Walsh defined “omni-channels” as “a means for giving the customer the ability to have a seamless interaction with you regardless of where they are interacting with you. For instance, if I need something, and I want to buy it at Target down the street from my house, I look online: Do they have it? I want to be able to know that I can walk into the store and pick up the item—I can pay for it in advance, I can ask somebody, or access a chat bot and ask questions about it. I can scan it when I’m in the store, see if there’s a coupon available for it. I can research and compare across different platforms. That’s how omni-channel works. It’s not that you have just one channel; you have multiple channels, but the customer has a seamless experience across all of them.”

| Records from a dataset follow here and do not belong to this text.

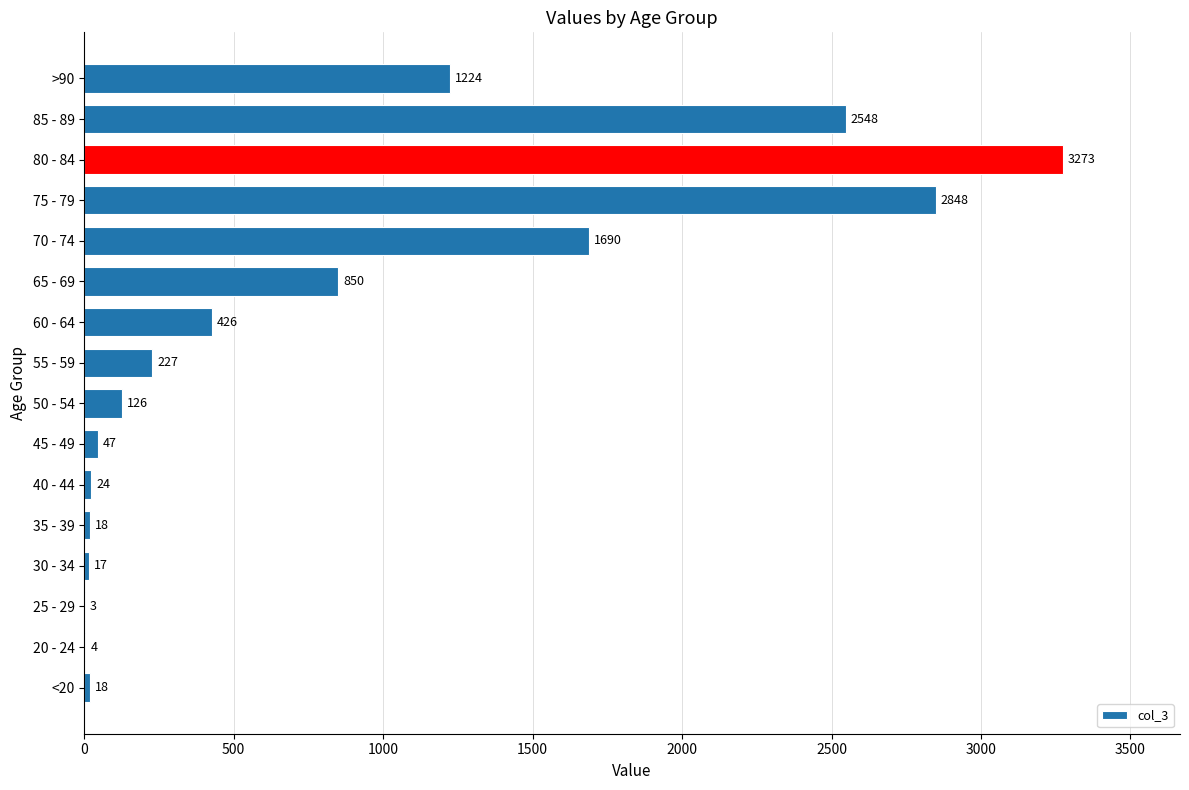

What is the average value?

834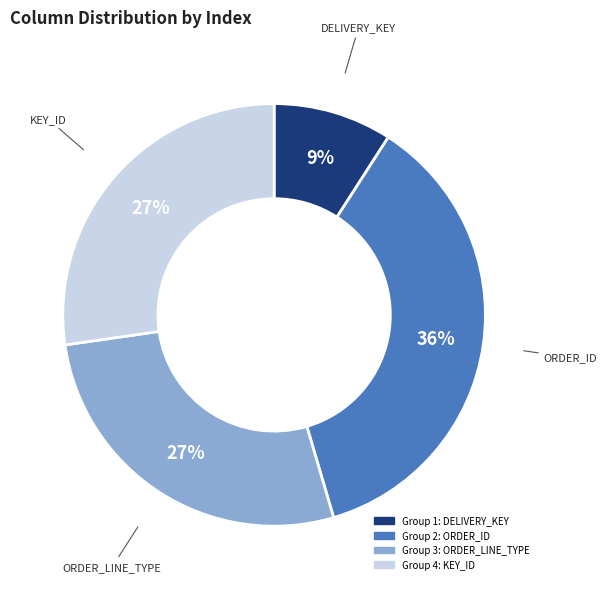

Is there any slice that represents more than half of the pie?

No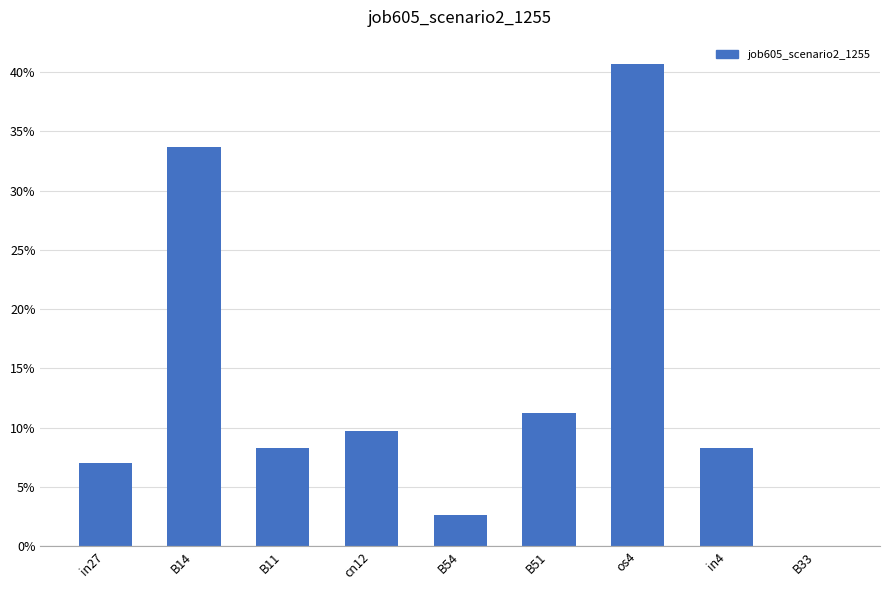

Are the bars horizontal?

No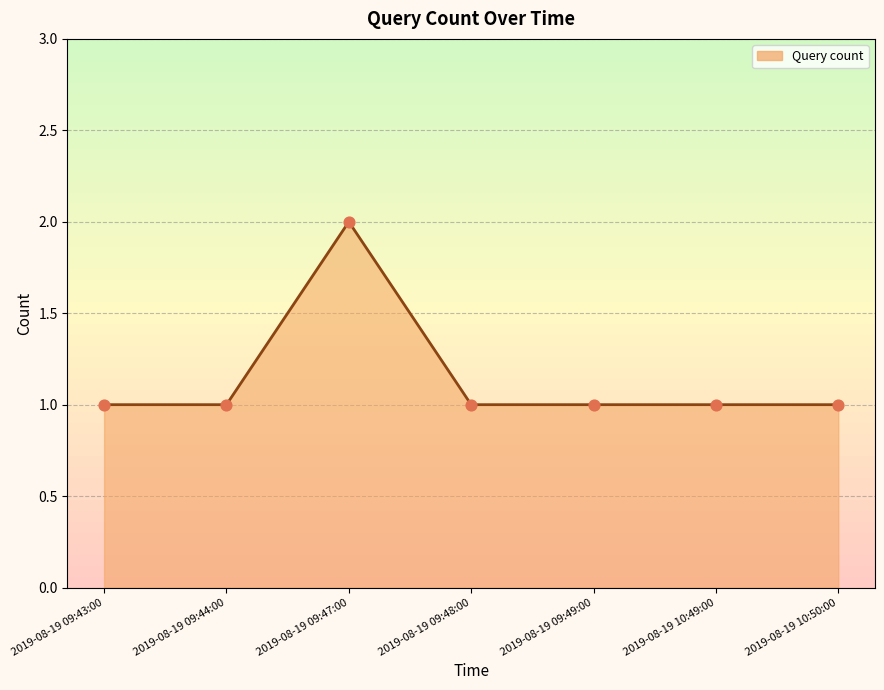

What is the change in value from 2019-08-19 09:44:00 to 2019-08-19 09:47:00?

+1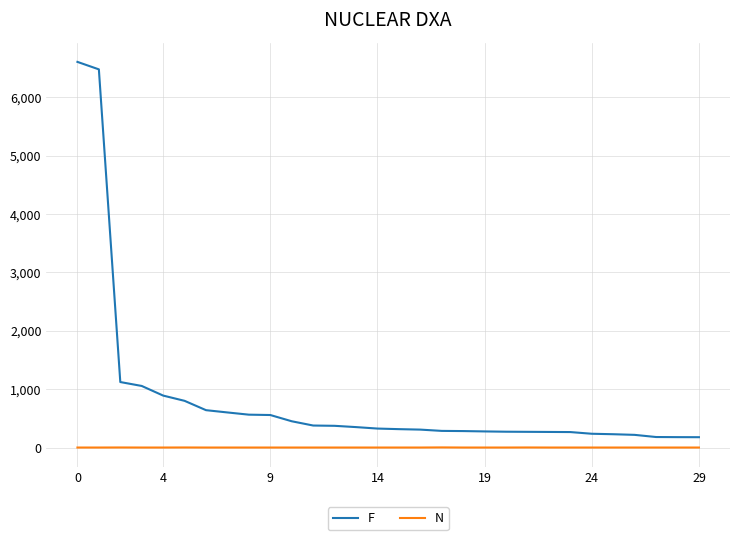

Which series has the widest spread of values?

F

Last Mile to the Future: A Changing Channel and Evolving Ecosystems
I asked Walsh if taking this omni-channel or “get everyone involved” approach is more critical now, given the constraints of the COVID-19 pandemic. He thought so, but:
“I think it’s more about the future. The pandemic made us more reliant on digital tools for research and acquisition, but I was just reading today that Macy’s reopened 450 stores, and they have higher than expected sales. Which is great, but you’re going to see that because of the pandemic experience, they’re going to make it easier to purchase online versus in-store. Amazon, for example, is looking to acquire JCPenney. Why? Because Amazon is constantly attacking the last mile. I don’t want to wait for two days to get my widget, whatever it might be: I want to get it now. I know if I just drive down to the corner to that former JCPenney store they’ll have it for me—or they’ll have it for me in a day as opposed to shipping it in two days. Certain things are going to happen as a result of this—that’s not just a B2C example, that’s going to happen across B2B channels.”

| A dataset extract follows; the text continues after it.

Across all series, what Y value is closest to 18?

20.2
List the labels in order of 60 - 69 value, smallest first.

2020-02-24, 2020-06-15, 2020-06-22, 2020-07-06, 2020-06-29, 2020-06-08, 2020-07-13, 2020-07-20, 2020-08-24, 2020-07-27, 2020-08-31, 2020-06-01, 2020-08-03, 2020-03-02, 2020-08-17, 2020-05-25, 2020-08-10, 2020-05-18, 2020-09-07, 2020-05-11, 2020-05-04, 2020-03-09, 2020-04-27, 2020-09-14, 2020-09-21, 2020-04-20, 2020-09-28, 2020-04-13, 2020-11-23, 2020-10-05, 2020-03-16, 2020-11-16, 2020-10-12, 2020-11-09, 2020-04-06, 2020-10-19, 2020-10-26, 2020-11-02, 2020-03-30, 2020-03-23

And as we move more rapidly into that future, the traditional indirect sales channel is undergoing change as well.
“It’s becoming a part of the ecosystem,” Walsh said. “I think digitalization is something that everyone has to not just give serious consideration to, they have to figure out what their digital strategy is going to be, and build out the muscle to be able to communicate effectively with customers regardless of where the customers are interacting with them. Think about this just in terms of customer service: if the customer calls you up, they can talk to somebody who can retrieve their order history, who can retrieve their trouble tickets, etc. Or they can go into a portal and get the same information themselves. They need to have these capabilities to meet the customer’s expectations. The customers want this, it’s not something that we’re trying to invent. We’re not trying to push a concept out into the world—the world’s already adopted it, it’s us trying to catch up to them.

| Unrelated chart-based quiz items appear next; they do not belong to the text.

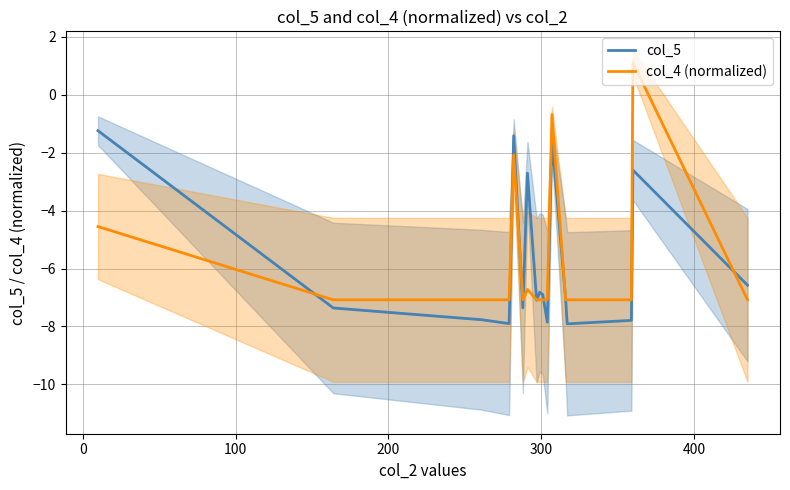

How many lines are shown in the chart?

2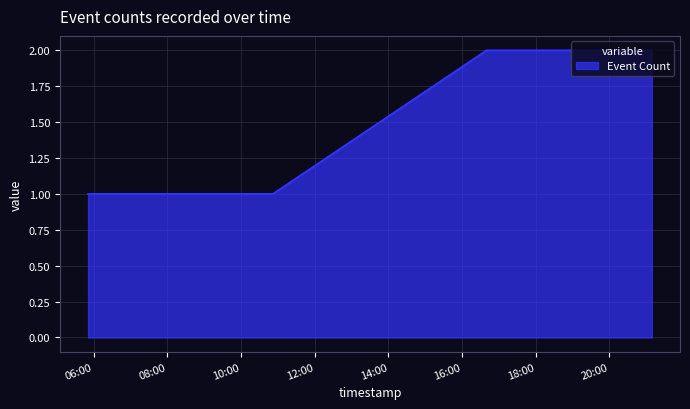

Reading right to left, what are all the values shown in this chart?

2	2	1	1	1	1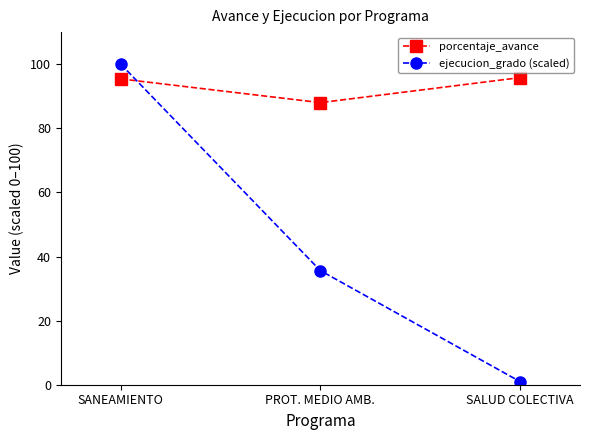

What is the label of the 3rd point from the left?

SALUD COLECTIVA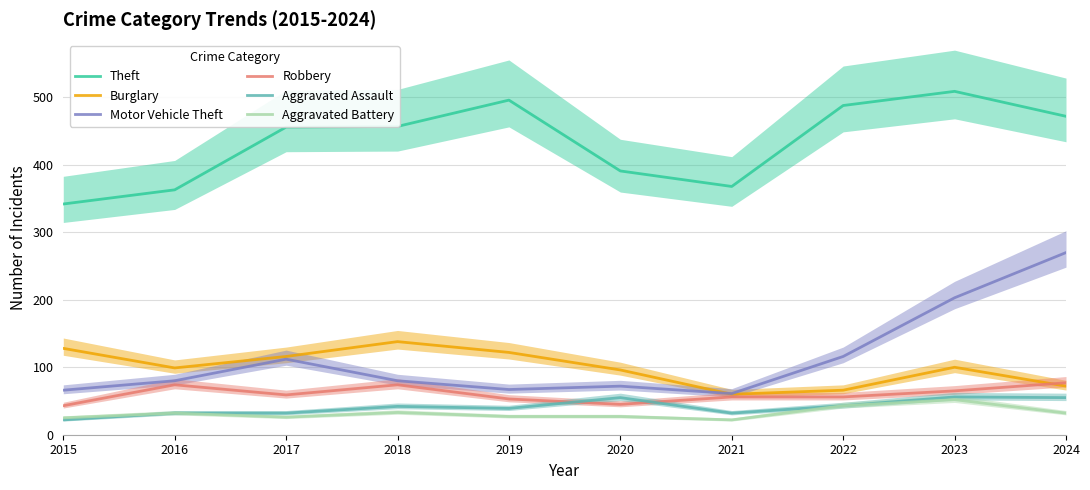

Rank the series by their maximum value, from highest to lowest.

Theft, Motor Vehicle Theft, Burglary, Robbery, Aggravated Assault, Aggravated Battery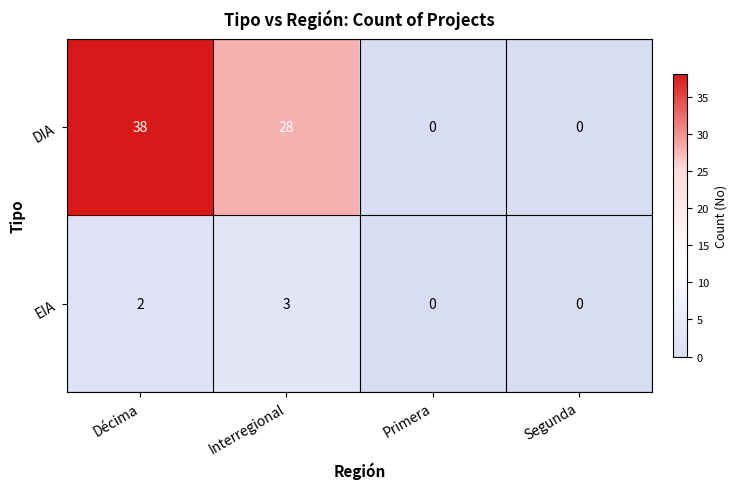

List the series in order of their peak value, lowest first.

EIA, DIA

“Here’s the thing,” he continued. “I deal with channel strategy. I help companies recognize what their best routes to market are, and how do we most effectively get to them. The biggest mistake I see companies make is they go, ‘Oh! We need partners to expand our sales and our sales coverage.’ Why is that? Partners have revenue. They have customers, therefore they have revenue, and we should be able to tap into those customers. That’s not the reason for doing this. The reason for doing it is because the partners will do something either you can’t do or you won’t do. Otherwise, you don’t have enough separation between you for justification.
“There’s a reason why we have channels,” Walsh concluded. “The traditional reason for having channels is to have a point of sale where the customer is. And the reason why we need to have omni-channels and we need to engage with everyone who has a piece of the sales process is because we need to be where the customer is.”